I have both Office 2007 Enterprise, which I purchased, and office 2010 starter (word and excel with ads) installed on my PC currently.

I only wish to use 2007 currently due to the absence of ads and the additional programs which I have for it. However, I wish to keep the 2010 starter package on my computer for compatibility reasons in the future (if i receive a 2010 file which cannot otherwise be opened).

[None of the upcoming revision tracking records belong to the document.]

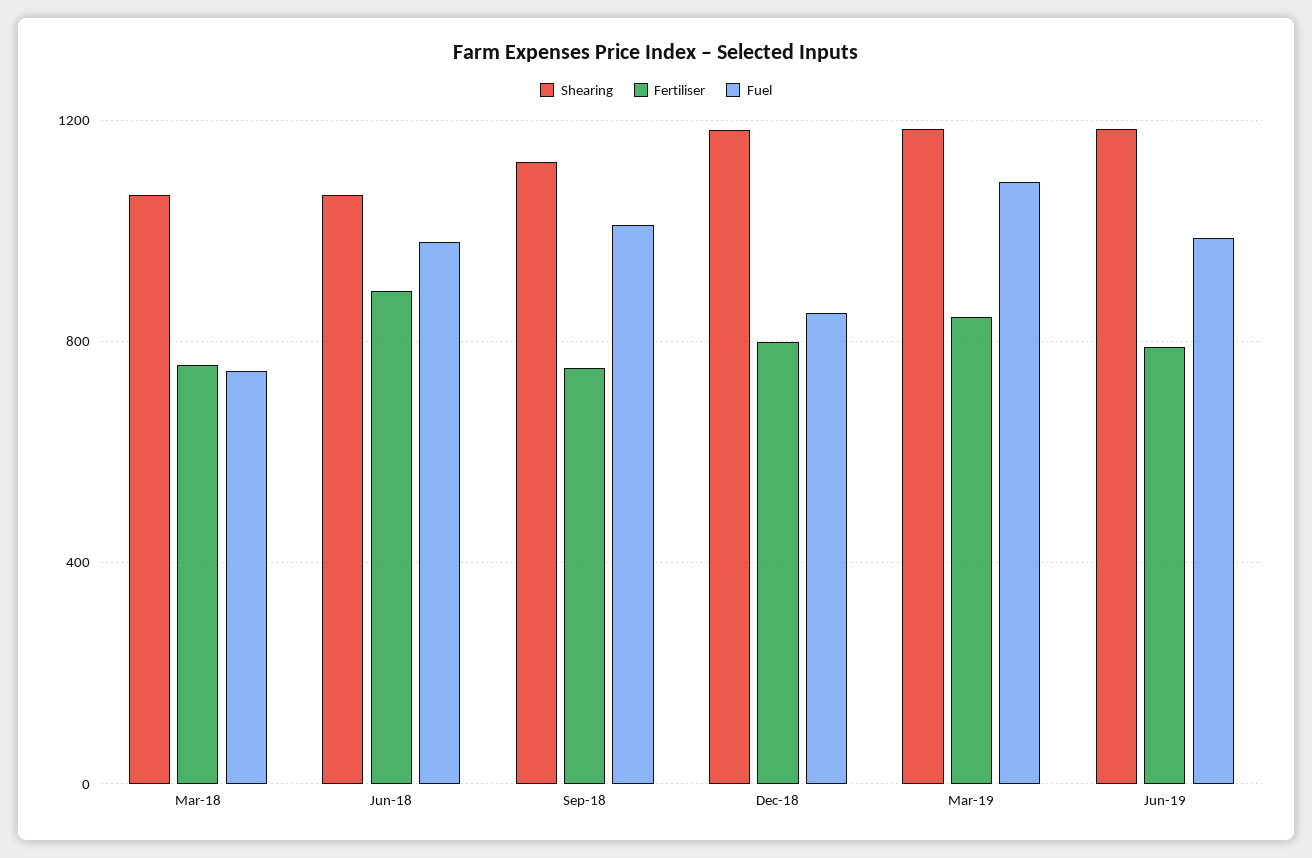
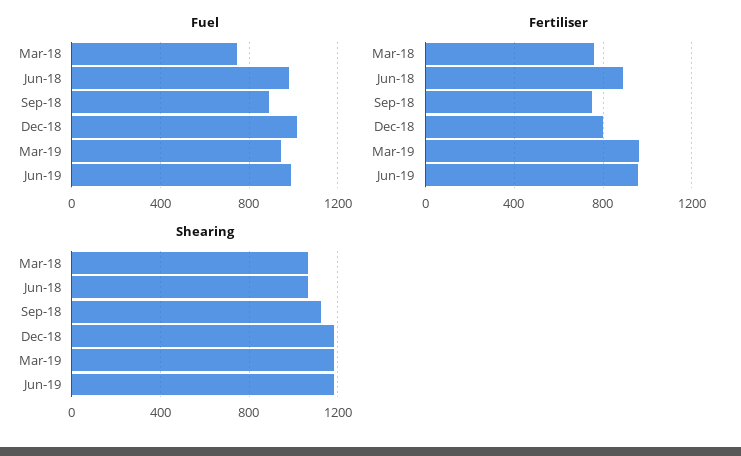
  {
    "Shearing": {
      "Mar-18": 1050,
      "Jun-18": 1050,
      "Sep-18": 1100,
      "Dec-18": 1200,
      "Mar-19": 1200,
      "Jun-19": 1200
    },
    "Fertiliser": {
      "Mar-18": 750,
      "Jun-18": 900,
      "Sep-18": 750,
      "Dec-18": 800,
-     "Mar-19": 850,
+     "Mar-19": 950,
-     "Jun-19": 800
+     "Jun-19": 950
    },
    "Fuel": {
      "Mar-18": 750,
      "Jun-18": 1000,
-     "Sep-18": 1000,
+     "Sep-18": 900,
-     "Dec-18": 850,
+     "Dec-18": 1000,
-     "Mar-19": 1100,
+     "Mar-19": 950,
      "Jun-19": 1000
    }
  }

My problem arises with the default file association of office files (for word and excel). a .docx file will by default open with 2010 starter when I want to open it with 2007 instead. I have gone into he control panel and tried to change it but cannot find a file path to the word 2007 application to associate .docx with.
Any ideas on how I can resolve this?
Thanks


----------



## pip22 (Aug 22, 2004)

*Re: Setting default as word 2007 instead of 2010*

What you can do is open Word 2007, then select the file you want to open from within Word's _File >> Open_ dialog


----------



## kkid106 (Sep 21, 2011)

*Re: Setting default as word 2007 instead of 2010*

I know that, but I don't want to do that with every document I want to use. Sometimes I want to open many different documents and I would have to manually open each one in word 2007 by doing your method


----------



## kkid106 (Sep 21, 2011)

*Re: Setting default as word 2007 instead of 2010*

any ideas?


----------



## Glaswegian (Sep 16, 2005)

*Re: Setting default as word 2007 instead of 2010*

Hi

Try this

How can I make Word 2003 open documents (.doc) as default ? - Yahoo! Answers


----------



## kkid106 (Sep 21, 2011)

*Re: Setting default as word 2007 instead of 2010*

wow!

it actually worked, thanks.

far simpler than I was expecting the fix to be


----------



## Glaswegian (Sep 16, 2005)

My pleasure!


----------